**Action à mener:** Dans l'extrait sur l'usine marocaine de vaccins, recopiez le passage qui commence par "Un géant mondial" et va jusqu'à "de flacons lyophilisés.", en substituant "Sensyo Biotech" à "Sensyo Pharmatech".

Un géant mondial en gestation

Outre le projet MADIBA, le mégaprojet baptisé Sensyo Pharmatech, que développe le Maroc, constitue une réponse devant contribuer à réduire la dépendance du continent à l'égard des vaccins étrangers. Cette unité en cours de construction devrait produire ses premiers lots de vaccins durant le second semestre de 2022. Il s’agit d’une usine de fabrication et de mise en seringue de vaccins anti-Covid-19 et d'autres vaccins. Au départ, l’unité va disposer de 3 lignes industrielles. Elle produira, en 2024, 116 millions de seringues pré-remplies, de flacons de liquides et de flacons lyophilisés.

A l’horizon 2025, cette unité assurera le transfert du remplissage aseptique et de la fabrication de substances actives de plus de 20 vaccins et produits bio-thérapeutiques dont 3 vaccins anti-Covid-19, couvrant une bonne partie des besoins du continent.

Ce méga-projet qui intègre le transfert vers le Maroc de plateformes biotechnologiques avancées incluant la recherche pharmaceutique, le développement clinique, le développement et la production de thérapies cellulaires et géniques, va nécessiter un investissement global compris entre 400 et 500 millions d’euros.

**Données enregistrées:**
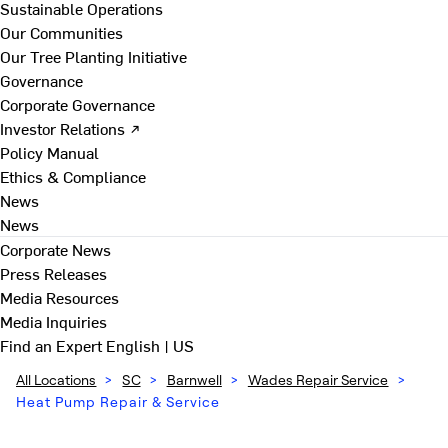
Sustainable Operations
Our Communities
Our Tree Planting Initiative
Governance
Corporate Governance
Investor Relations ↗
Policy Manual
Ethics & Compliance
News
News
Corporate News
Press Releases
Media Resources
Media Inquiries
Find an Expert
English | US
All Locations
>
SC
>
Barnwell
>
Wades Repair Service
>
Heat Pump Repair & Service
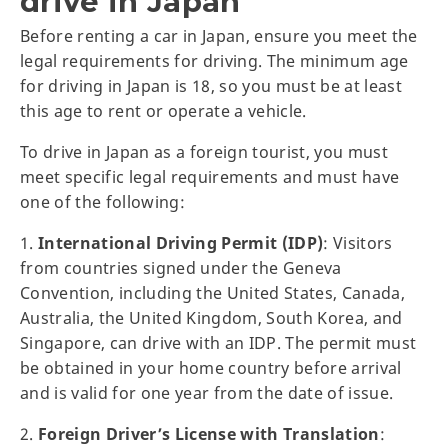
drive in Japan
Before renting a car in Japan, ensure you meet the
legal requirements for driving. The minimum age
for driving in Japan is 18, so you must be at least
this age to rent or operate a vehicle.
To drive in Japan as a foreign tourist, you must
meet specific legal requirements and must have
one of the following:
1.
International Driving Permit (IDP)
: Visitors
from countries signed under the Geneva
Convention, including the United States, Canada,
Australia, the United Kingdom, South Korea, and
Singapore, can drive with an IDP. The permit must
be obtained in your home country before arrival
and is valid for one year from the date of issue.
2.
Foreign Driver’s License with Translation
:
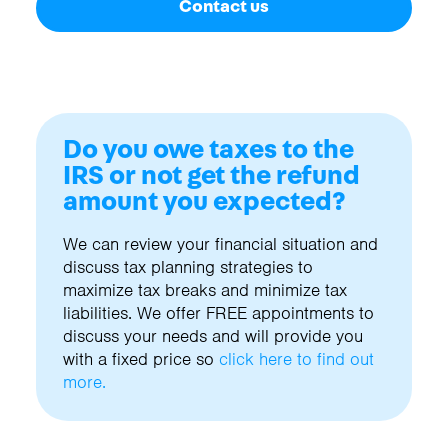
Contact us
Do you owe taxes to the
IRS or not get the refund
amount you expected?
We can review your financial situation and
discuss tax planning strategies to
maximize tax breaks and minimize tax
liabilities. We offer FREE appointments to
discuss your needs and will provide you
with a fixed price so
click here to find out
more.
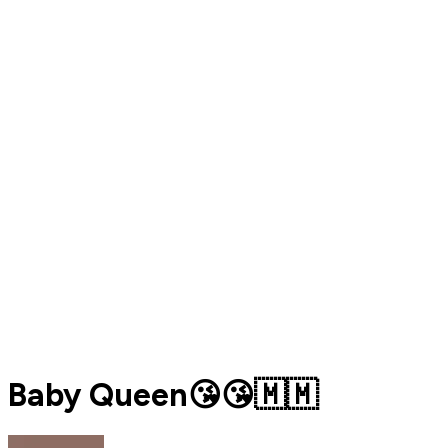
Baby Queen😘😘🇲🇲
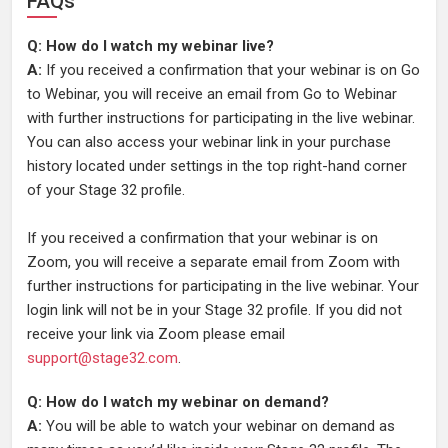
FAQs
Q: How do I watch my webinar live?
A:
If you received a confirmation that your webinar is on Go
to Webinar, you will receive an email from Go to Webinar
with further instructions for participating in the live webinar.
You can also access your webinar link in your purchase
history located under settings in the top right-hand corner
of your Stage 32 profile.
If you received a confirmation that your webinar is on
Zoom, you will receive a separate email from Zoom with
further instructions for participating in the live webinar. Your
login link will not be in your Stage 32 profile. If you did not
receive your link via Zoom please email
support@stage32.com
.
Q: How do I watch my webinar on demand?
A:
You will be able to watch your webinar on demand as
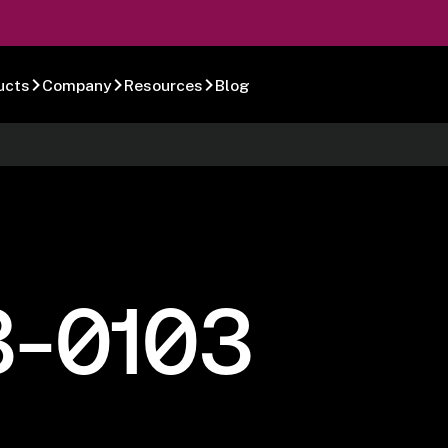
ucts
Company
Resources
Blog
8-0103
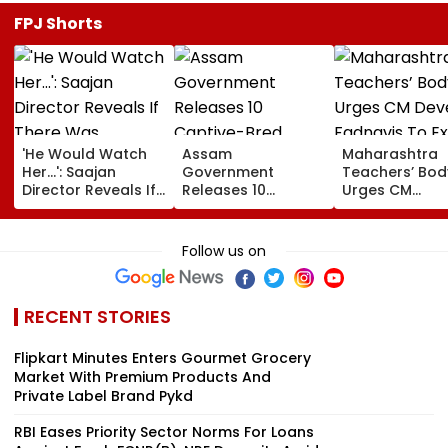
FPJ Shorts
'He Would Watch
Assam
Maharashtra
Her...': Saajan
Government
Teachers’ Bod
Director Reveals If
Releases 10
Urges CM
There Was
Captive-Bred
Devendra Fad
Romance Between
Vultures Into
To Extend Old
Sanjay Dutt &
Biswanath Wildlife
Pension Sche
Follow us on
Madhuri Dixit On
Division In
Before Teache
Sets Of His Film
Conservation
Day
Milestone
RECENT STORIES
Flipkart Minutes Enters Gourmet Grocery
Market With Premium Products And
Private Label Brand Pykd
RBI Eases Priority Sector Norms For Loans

**Résultat:**
Un géant mondial en gestation

Outre le projet MADIBA, le mégaprojet baptisé Sensyo Biotech, que développe le Maroc, constitue une réponse devant contribuer à réduire la dépendance du continent à l'égard des vaccins étrangers. Cette unité en cours de construction devrait produire ses premiers lots de vaccins durant le second semestre de 2022. Il s’agit d’une usine de fabrication et de mise en seringue de vaccins anti-Covid-19 et d'autres vaccins. Au départ, l’unité va disposer de 3 lignes industrielles. Elle produira, en 2024, 116 millions de seringues pré-remplies, de flacons de liquides et de flacons lyophilisés.